Conversely, most African entrepreneurs have taken courses in AGOA rules and regulations, but lack specific knowledge of and contacts in Georgia, according to Glenn Ames, director of UGA’s office of international public service and outreach.
The university-EAABC initiative, in cooperation with the UGA Small Business Development Center‘s international division, will focus on such knowledge gaps for incoming Africa delegations, he said.
The entrepreneurs, most of them involved in East Africa’s handicraft, agriculture and textile industries, will have an opportunity to network with interested investors and potential suppliers in Atlanta, following a week or so of UGA classes, he added.
For more information about the UGA-EAABC program, contact Dr. Ames at (706) 542-7887.
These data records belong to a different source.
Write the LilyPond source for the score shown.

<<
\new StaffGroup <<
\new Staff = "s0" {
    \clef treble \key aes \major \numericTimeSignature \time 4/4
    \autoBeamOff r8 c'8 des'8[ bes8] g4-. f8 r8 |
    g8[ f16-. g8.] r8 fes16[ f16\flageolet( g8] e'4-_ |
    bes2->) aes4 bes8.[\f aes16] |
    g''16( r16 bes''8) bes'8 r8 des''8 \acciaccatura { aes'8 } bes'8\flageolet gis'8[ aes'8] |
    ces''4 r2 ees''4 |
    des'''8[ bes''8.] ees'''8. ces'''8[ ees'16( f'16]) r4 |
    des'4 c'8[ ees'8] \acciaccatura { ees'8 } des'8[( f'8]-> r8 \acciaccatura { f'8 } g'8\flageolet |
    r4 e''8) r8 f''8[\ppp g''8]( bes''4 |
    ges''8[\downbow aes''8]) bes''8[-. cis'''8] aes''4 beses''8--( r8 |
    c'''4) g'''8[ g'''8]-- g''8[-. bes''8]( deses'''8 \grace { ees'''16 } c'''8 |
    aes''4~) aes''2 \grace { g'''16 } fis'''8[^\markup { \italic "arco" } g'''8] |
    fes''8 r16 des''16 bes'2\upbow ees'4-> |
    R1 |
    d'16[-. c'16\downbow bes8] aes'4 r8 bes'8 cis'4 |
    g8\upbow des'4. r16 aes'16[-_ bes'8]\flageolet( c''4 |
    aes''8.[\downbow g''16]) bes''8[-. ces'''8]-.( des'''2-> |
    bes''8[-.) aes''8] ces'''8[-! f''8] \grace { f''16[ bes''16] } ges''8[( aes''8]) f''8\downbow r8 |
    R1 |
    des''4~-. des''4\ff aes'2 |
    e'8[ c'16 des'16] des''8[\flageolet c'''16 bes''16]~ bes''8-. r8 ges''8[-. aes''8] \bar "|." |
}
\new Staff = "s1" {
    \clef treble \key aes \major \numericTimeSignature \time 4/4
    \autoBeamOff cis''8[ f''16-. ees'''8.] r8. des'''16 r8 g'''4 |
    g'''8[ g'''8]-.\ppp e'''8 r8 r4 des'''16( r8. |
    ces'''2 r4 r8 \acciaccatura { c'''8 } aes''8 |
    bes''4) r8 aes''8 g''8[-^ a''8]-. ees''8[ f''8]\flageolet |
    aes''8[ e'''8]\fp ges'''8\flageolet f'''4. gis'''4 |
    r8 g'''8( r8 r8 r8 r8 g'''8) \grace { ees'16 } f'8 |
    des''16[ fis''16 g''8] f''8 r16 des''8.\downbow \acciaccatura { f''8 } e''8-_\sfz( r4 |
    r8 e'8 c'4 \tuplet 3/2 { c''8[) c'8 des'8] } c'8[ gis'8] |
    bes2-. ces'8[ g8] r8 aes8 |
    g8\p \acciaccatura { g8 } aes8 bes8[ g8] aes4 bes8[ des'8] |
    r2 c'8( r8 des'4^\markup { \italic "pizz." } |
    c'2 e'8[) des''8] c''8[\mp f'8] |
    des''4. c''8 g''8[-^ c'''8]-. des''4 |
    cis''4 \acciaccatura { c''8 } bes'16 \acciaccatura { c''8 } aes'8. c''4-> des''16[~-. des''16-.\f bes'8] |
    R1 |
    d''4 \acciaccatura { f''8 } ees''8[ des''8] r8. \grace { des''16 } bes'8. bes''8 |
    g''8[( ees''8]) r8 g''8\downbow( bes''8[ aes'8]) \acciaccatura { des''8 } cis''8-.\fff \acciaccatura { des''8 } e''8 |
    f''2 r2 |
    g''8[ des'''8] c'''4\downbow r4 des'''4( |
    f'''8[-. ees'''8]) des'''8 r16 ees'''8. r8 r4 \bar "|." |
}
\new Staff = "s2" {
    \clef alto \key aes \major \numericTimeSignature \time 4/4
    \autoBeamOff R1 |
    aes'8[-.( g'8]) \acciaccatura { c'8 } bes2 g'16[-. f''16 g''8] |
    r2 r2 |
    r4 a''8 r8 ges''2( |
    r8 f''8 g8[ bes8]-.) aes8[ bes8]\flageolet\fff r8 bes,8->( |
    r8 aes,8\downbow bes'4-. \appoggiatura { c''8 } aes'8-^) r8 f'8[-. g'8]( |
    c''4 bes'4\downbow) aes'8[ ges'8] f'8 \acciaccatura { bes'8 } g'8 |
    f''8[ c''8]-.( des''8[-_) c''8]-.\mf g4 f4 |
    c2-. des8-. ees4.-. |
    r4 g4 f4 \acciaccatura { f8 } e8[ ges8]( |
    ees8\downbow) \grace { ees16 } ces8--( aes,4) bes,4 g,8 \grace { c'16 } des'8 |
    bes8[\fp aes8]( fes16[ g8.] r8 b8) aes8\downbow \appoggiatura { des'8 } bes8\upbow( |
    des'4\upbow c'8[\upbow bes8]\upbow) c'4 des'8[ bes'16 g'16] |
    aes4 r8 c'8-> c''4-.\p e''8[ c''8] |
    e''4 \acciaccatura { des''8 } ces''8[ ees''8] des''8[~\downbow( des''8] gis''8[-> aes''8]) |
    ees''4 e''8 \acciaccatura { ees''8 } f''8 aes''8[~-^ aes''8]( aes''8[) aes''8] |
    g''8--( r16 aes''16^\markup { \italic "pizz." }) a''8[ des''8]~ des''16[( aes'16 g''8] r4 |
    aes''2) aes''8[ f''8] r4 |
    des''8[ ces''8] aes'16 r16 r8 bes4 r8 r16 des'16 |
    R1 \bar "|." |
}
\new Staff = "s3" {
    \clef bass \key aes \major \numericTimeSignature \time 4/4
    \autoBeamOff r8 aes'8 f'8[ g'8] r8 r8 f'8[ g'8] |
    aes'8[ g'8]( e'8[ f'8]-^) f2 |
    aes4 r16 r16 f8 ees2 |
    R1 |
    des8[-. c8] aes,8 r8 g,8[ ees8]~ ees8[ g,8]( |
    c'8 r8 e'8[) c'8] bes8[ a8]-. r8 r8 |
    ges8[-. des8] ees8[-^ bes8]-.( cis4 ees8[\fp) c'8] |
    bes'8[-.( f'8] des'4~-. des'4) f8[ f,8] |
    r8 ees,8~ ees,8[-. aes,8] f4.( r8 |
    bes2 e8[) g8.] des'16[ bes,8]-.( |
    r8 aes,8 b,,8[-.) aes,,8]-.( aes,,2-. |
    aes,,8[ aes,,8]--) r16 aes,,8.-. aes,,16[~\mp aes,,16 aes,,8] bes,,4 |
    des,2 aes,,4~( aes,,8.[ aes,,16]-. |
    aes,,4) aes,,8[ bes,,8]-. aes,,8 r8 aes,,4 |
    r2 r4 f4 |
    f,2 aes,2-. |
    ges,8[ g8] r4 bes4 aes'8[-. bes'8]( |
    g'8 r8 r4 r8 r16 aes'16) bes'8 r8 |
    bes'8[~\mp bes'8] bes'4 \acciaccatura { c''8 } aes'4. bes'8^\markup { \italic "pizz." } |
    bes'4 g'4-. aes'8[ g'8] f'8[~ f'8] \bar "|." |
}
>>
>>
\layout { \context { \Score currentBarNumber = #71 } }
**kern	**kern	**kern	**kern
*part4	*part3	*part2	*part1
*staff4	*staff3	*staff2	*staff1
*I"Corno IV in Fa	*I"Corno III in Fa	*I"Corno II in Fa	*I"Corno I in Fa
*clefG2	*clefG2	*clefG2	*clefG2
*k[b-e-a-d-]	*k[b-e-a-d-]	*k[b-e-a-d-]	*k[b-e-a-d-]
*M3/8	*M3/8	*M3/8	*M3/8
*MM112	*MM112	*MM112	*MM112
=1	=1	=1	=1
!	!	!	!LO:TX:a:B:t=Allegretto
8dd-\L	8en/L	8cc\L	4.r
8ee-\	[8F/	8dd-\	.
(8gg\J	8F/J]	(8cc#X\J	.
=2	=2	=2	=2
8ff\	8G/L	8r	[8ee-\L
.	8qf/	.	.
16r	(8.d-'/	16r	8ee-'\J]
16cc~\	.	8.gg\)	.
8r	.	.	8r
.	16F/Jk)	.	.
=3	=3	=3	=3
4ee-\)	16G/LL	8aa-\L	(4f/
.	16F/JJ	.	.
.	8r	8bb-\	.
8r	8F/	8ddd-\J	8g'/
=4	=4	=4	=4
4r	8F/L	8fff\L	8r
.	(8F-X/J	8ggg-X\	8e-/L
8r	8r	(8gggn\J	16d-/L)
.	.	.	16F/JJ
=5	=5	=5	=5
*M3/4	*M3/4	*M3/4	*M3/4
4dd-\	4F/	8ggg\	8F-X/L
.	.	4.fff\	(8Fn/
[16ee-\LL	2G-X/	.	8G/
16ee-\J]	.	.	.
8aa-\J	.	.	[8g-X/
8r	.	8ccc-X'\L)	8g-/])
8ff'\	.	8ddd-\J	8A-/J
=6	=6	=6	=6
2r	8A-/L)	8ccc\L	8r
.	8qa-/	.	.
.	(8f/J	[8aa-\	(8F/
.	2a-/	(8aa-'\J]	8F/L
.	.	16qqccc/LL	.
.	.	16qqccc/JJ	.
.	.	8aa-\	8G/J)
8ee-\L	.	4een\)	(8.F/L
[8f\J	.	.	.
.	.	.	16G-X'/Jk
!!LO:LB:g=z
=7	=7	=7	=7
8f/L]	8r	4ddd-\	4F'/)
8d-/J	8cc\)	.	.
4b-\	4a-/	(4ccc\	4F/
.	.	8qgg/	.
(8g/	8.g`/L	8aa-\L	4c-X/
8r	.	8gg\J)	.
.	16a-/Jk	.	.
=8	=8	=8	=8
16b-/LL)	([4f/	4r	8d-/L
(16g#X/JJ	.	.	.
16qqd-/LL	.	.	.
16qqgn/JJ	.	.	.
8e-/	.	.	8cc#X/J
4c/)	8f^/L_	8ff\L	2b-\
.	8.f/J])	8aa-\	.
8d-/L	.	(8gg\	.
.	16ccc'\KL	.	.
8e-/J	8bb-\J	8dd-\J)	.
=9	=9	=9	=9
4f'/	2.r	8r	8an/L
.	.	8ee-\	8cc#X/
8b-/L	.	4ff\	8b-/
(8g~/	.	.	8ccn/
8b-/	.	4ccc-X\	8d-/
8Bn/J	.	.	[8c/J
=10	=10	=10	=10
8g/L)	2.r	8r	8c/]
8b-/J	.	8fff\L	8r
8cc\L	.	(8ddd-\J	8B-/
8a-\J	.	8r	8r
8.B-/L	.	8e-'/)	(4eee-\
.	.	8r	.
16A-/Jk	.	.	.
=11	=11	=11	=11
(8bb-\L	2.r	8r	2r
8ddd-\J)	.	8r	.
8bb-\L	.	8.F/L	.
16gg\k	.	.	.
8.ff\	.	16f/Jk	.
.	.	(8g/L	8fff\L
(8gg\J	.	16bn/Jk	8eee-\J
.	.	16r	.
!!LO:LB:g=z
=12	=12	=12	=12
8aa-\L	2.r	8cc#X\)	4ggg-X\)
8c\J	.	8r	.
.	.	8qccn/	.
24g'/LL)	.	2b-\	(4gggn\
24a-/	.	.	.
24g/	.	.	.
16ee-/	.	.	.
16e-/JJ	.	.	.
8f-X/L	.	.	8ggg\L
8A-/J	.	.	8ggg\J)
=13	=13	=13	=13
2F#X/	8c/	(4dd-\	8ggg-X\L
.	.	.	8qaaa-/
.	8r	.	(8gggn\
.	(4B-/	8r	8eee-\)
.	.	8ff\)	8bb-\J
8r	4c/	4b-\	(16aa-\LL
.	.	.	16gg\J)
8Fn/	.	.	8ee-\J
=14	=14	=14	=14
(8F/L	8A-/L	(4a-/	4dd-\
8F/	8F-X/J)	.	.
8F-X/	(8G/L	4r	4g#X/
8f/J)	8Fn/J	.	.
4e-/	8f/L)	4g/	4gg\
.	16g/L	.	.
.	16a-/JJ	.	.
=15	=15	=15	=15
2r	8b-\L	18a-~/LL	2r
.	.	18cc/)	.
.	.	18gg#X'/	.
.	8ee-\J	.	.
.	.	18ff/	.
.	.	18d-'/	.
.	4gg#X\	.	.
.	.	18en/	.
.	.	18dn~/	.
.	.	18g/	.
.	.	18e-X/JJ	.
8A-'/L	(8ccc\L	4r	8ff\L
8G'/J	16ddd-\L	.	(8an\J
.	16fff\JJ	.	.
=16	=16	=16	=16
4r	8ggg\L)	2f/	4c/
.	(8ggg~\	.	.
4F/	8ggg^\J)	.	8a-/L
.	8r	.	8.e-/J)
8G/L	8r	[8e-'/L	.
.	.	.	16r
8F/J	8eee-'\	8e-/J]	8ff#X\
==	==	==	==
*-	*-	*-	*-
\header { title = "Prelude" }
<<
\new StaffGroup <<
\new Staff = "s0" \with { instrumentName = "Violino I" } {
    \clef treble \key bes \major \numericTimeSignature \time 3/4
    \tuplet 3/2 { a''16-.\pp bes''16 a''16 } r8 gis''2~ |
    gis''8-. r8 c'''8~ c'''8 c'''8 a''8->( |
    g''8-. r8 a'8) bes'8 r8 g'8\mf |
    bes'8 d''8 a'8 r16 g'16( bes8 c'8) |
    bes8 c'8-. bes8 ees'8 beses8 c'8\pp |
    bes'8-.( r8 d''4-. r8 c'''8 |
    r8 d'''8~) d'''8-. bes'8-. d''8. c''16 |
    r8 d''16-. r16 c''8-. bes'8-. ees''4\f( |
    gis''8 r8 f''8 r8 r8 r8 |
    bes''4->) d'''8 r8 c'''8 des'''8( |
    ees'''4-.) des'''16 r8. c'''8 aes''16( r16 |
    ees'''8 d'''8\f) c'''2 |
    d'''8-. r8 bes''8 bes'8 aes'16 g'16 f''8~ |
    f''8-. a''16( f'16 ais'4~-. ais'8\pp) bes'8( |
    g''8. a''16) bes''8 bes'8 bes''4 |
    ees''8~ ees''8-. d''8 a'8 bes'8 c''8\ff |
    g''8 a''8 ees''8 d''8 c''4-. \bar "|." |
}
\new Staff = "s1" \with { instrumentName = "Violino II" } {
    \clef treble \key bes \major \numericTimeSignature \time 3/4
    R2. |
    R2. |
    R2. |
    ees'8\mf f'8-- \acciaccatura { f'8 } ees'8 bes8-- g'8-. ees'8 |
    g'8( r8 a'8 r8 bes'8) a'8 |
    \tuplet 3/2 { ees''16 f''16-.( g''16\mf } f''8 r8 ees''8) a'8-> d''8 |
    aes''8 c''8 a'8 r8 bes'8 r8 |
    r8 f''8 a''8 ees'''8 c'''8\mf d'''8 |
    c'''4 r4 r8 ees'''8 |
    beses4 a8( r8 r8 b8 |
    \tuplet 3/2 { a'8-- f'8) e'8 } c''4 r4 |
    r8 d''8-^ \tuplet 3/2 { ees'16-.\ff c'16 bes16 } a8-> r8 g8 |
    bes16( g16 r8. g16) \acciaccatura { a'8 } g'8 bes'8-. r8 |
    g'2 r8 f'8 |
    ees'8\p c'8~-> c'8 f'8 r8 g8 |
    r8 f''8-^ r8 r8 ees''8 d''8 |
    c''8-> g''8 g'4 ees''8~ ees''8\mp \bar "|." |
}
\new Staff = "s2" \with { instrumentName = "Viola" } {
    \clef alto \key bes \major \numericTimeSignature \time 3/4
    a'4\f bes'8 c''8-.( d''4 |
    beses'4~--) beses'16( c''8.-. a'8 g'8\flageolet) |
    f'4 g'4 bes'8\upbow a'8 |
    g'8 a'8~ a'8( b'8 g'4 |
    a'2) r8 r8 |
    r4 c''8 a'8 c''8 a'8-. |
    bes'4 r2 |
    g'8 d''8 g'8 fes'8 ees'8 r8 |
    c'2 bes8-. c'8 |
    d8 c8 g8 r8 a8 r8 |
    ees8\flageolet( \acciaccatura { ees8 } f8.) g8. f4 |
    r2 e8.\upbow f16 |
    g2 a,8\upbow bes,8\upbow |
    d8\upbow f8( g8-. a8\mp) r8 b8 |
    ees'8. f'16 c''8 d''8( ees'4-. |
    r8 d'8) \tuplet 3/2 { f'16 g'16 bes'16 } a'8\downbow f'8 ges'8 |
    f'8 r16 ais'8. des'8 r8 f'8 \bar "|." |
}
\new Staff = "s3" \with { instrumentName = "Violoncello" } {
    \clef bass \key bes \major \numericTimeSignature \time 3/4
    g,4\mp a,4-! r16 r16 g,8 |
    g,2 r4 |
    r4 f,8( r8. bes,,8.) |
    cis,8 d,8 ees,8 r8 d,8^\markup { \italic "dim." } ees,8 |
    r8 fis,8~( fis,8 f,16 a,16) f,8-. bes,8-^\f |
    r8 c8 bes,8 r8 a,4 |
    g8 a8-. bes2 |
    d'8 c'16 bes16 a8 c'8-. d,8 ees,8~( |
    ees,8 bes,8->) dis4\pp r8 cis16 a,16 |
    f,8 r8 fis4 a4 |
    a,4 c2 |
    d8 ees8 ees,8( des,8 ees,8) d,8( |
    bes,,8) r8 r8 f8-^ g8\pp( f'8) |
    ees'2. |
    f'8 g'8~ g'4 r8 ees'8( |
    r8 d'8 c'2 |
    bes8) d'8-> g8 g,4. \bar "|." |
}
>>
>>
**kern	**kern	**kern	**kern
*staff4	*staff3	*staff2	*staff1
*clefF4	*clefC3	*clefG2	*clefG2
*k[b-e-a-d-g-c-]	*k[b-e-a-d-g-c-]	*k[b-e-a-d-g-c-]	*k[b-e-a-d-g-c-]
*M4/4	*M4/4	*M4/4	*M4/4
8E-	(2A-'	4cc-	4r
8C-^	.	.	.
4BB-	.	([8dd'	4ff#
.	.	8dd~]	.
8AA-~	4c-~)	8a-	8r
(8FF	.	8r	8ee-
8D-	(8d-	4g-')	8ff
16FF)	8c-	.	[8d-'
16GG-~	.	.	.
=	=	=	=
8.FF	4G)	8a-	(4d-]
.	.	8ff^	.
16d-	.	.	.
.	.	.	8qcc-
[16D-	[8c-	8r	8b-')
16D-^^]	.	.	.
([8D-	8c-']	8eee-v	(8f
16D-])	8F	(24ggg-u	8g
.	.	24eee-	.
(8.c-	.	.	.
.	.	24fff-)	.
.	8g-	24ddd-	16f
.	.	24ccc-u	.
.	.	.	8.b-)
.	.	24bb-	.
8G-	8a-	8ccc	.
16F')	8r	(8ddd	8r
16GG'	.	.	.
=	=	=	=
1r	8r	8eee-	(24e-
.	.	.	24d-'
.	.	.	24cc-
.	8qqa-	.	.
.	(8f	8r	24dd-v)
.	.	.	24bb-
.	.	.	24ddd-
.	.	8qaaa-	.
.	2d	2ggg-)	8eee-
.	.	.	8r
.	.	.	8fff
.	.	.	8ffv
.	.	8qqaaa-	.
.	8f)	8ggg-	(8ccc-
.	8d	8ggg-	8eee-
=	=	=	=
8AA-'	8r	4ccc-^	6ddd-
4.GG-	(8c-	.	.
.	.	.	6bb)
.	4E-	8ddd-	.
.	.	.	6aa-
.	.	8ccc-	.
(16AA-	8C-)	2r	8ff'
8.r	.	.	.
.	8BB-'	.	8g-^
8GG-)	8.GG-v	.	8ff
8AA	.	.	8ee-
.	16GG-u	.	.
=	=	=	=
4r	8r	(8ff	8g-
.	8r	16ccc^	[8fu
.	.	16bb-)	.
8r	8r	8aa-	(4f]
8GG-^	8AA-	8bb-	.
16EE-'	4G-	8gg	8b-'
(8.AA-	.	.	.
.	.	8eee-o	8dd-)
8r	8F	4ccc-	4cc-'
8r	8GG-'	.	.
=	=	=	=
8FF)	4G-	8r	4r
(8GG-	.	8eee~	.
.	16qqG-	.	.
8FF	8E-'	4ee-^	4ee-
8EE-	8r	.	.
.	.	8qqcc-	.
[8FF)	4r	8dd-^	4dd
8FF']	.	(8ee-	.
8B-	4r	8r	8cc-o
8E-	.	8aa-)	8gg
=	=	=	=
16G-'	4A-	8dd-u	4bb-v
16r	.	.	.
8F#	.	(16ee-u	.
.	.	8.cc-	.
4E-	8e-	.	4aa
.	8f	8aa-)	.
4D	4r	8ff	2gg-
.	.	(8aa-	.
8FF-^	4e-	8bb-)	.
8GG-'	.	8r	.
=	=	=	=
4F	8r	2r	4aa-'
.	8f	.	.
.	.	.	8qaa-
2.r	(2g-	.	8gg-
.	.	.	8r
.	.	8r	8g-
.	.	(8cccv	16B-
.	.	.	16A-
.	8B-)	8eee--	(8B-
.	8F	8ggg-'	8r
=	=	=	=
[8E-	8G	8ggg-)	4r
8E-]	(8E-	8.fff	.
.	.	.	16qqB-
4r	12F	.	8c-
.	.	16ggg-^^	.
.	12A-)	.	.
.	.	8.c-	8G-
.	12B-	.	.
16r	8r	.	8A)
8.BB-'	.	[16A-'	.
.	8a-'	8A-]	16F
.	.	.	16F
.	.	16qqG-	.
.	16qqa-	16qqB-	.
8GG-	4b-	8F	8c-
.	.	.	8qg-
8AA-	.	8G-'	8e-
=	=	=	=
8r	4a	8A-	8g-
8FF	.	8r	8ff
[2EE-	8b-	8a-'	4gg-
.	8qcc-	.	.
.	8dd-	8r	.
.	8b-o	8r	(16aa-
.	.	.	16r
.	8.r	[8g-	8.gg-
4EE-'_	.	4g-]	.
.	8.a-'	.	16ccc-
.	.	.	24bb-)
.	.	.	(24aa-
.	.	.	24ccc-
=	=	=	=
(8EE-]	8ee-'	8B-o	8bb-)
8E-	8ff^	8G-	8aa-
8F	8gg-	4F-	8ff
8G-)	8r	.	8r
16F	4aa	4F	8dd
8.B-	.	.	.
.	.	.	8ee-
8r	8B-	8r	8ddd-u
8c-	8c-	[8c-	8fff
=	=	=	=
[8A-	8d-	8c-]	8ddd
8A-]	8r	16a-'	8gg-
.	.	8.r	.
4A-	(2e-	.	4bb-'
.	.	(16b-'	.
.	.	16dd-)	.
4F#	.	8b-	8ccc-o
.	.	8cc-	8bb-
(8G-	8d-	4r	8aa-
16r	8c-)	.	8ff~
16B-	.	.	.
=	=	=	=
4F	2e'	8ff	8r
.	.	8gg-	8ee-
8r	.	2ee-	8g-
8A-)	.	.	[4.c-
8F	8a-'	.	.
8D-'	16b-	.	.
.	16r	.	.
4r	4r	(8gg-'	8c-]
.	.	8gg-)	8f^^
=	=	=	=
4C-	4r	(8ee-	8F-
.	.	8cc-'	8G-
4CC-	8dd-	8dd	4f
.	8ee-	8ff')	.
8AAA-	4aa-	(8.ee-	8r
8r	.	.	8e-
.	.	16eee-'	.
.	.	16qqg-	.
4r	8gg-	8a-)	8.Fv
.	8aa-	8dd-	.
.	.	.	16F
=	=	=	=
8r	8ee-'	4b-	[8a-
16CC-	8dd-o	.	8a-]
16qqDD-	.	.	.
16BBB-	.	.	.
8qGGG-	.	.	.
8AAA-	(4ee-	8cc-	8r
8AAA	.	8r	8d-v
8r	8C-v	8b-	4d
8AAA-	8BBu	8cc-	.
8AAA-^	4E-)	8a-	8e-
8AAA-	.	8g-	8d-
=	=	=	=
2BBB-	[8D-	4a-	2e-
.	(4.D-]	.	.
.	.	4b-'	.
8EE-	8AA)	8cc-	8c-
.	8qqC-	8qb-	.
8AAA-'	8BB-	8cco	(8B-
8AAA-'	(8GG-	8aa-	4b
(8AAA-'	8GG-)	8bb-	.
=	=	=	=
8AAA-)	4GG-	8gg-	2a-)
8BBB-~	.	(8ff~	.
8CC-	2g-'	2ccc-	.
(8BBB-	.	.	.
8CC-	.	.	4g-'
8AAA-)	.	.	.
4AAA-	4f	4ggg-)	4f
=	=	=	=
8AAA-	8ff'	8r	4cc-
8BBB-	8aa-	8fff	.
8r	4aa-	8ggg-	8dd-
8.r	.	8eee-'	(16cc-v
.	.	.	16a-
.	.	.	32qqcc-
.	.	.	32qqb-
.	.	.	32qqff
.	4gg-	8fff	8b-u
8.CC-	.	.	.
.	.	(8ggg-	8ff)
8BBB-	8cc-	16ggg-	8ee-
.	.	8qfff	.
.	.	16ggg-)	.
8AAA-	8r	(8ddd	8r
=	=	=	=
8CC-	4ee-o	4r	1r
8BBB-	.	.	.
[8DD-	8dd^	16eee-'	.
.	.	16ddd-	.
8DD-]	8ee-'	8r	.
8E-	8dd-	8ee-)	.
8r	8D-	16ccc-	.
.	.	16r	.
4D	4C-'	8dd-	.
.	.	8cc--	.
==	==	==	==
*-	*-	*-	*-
Contact Ms. Mayers-Kelley for information about the Georgia AGOA Commission, initiated in consultation with the U.S. Department of State, at GCAUAfricaUnity7@cs.com
Additional members of the Georgia AGOA Commission include Abdu Berhanu, president of BTC Inc.; Dylan Glenn, deputy chief of staff for Sonny Perdue; State Sen. Ed Harbison, D-Columbus;
Saba Jallow, a professor at Georgia Southern University; Inga Kennedy, a representative of the Old National Merchants Association; State Rep. Randall Mangham, D-Stone Mountain;
Carlton Muldrow, president of Associated Business Consultants; Sandra Roberts-Bell, a business resource specialist for the Center for Trade and Technology Transfer; Franklin Simmons, a vice president with Wachovia Bank Corp;
Terrell Slayton, the assistant secretary of state of Georgia; Patrick Stafford, president of the Fulton Industrial Business Association; Georgianne Thomas, a member of the Sister Cities International board of directors and Densua Williams, an Atlanta-based retailer.